Scene change detection data:

::::

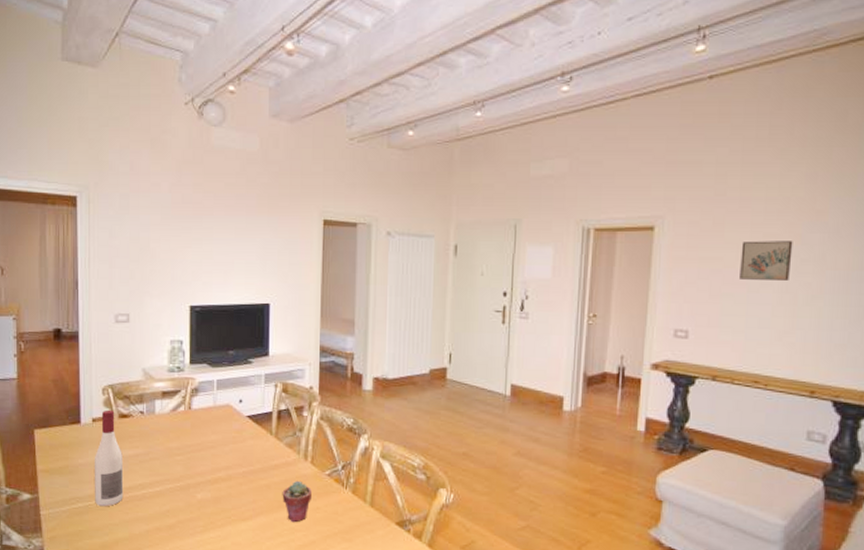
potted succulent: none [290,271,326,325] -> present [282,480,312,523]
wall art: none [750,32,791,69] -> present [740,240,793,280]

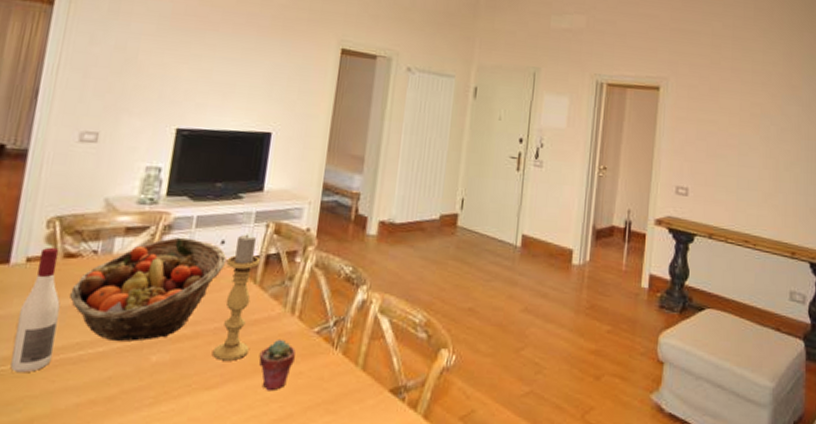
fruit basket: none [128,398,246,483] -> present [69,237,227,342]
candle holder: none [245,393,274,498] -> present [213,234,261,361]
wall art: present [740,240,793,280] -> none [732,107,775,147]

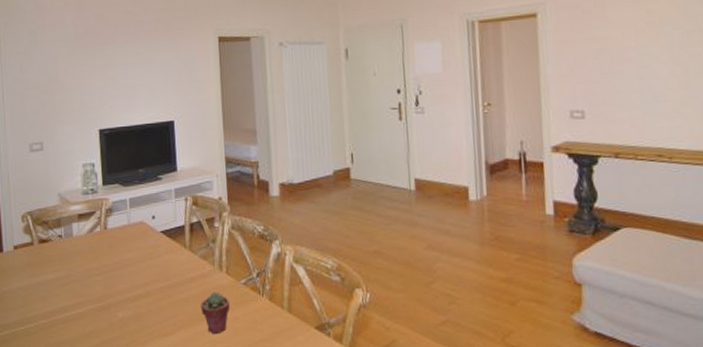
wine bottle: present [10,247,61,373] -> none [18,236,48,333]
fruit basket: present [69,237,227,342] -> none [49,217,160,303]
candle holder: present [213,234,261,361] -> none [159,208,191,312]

::::

WHAT THIS TASK INVOLVES — Exactly as written, copy the entries above without their pictures.

EXERCISE SOLUTION —
potted succulent: none [290,271,326,325] -> present [282,480,312,523]
wall art: none [750,32,791,69] -> present [740,240,793,280]

fruit basket: none [128,398,246,483] -> present [69,237,227,342]
candle holder: none [245,393,274,498] -> present [213,234,261,361]
wall art: present [740,240,793,280] -> none [732,107,775,147]

wine bottle: present [10,247,61,373] -> none [18,236,48,333]
fruit basket: present [69,237,227,342] -> none [49,217,160,303]
candle holder: present [213,234,261,361] -> none [159,208,191,312]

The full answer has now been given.